What are the benefits of staying hydrated during pregnancy?

  1. Prevents constipation and haemorrhoids. Now that you're pregnant you're not just eating and drinking for two, you are also excreting for two. That means you'll have trash to get out your system, more than ever before. Keeping hydrated will help dissolve the waste products and flush them through your system.
  • Prevents UTIs. Drinking enough water also keeps your urine diluted, which not only keeps things flowing but also keeps UTIs at bay (urine that hangs out too long in your bladder can become a breeding ground for infection-triggering bacteria), as well as bladder infections and kidney infections.
  • Avoid overheating. If you drink water during pregnancy, you can keep the body's cooling system running smoothly - even when your inner thermostat is cranked all the way up - by dispersing excess heat in the form of sweat.
  • Fights fatigue. An ample flow of fluids also keeps pregnancy fatigue in check - one of the first symptoms of dehydration is exhaustion - and can keep headaches at bay (another dehydration symptom). 

What other drinks can you drink during pregnancy?

Maybe you're fancying something a little different, that's no problem - There are plenty other liquids that might just fit the cut:

  • Milk (a small glass of skimmed milk yields just under 200ml of water)
  • Sparkling or flavoured waters
  • Fruit and vegetable juices (watch out for added sugar in fruit juice and added sodium in veggie drinks)
  • Decaffeinated teas

You should, however, limit your intake of soda, as well as other beverages containing caffeine, since they have a diuretic effect.

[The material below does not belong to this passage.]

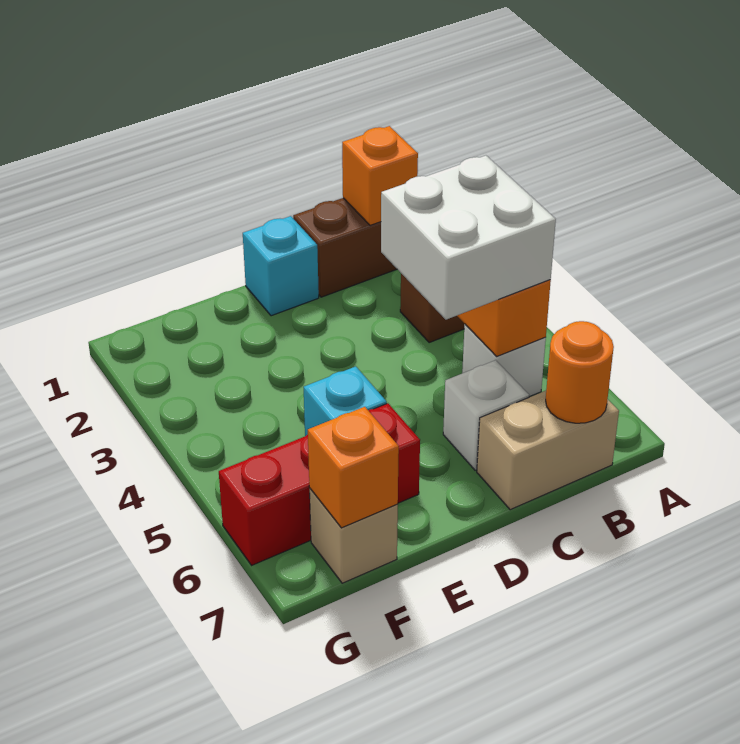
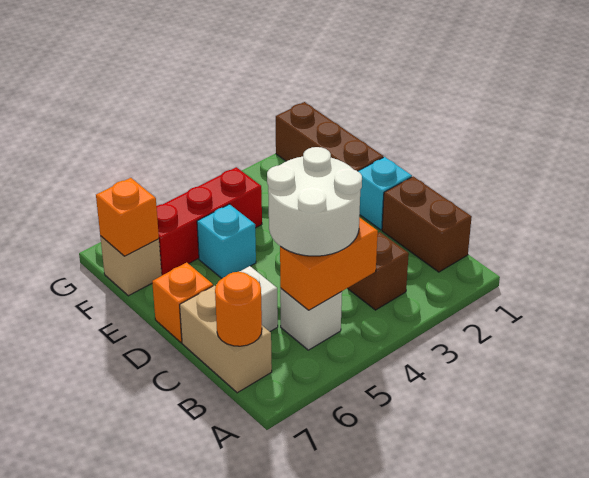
orange 1x1 brick [342,126,418,225] -> orange 1x1 brick moved to [152,263,213,342]
white 2x2 brick [381,155,556,320] -> white 2x2 round brick [267,147,362,256]
none -> brown 1x3 brick [276,102,383,171]
red 1x3 brick [219,403,420,565] -> red 1x3 brick turned to [156,167,262,275]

Is it safe to drink tap water when you're pregnant?

It’s never a bad idea to assess the cleanliness of your drinking water — and that’s especially true when you’re pregnant. While most of the water you drink likely comes from public water systems and is generally safe to drink, it can be contaminated with high levels of chemicals that could harm a foetus, including lead, mercury and arsenic. In addition, there is increasing evidence that BPA (an industrial chemical that mimics oestrogen and is found in some plastics) can be problematic when you're expecting.

Did you know? 

20% of your daily water intake comes from food sources. Fruits pack the most water: One 130g of watermelon or cantaloupe provides just under 150ml of water; a medium-size pear or 130g of strawberries provides about 130ml; a medium size orange has 120ml.